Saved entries
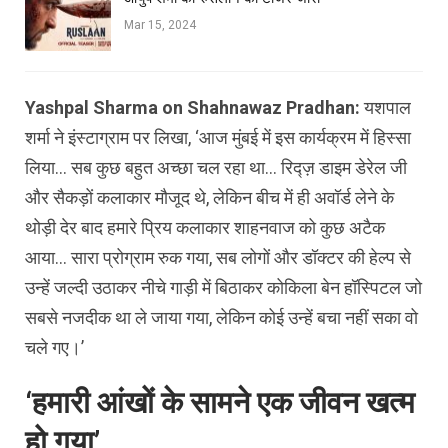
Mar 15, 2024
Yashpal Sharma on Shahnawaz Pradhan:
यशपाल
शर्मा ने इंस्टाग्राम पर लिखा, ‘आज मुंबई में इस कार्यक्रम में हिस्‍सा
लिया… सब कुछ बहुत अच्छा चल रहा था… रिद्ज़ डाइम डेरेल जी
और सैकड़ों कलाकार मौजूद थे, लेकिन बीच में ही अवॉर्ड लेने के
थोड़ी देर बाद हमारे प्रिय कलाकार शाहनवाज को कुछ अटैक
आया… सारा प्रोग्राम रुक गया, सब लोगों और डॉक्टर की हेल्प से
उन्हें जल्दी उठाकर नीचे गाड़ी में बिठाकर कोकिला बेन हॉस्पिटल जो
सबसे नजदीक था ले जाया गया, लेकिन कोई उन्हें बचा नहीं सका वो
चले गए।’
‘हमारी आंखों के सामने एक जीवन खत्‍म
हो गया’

**YOUR ASSIGNMENT:** A verbatim copy of every record is required, with all pictures excluded.

**ANSWER TO THIS PROBLEM:**
Mar 15, 2024
Yashpal Sharma on Shahnawaz Pradhan:
यशपाल
शर्मा ने इंस्टाग्राम पर लिखा, ‘आज मुंबई में इस कार्यक्रम में हिस्‍सा
लिया… सब कुछ बहुत अच्छा चल रहा था… रिद्ज़ डाइम डेरेल जी
और सैकड़ों कलाकार मौजूद थे, लेकिन बीच में ही अवॉर्ड लेने के
थोड़ी देर बाद हमारे प्रिय कलाकार शाहनवाज को कुछ अटैक
आया… सारा प्रोग्राम रुक गया, सब लोगों और डॉक्टर की हेल्प से
उन्हें जल्दी उठाकर नीचे गाड़ी में बिठाकर कोकिला बेन हॉस्पिटल जो
सबसे नजदीक था ले जाया गया, लेकिन कोई उन्हें बचा नहीं सका वो
चले गए।’
‘हमारी आंखों के सामने एक जीवन खत्‍म
हो गया’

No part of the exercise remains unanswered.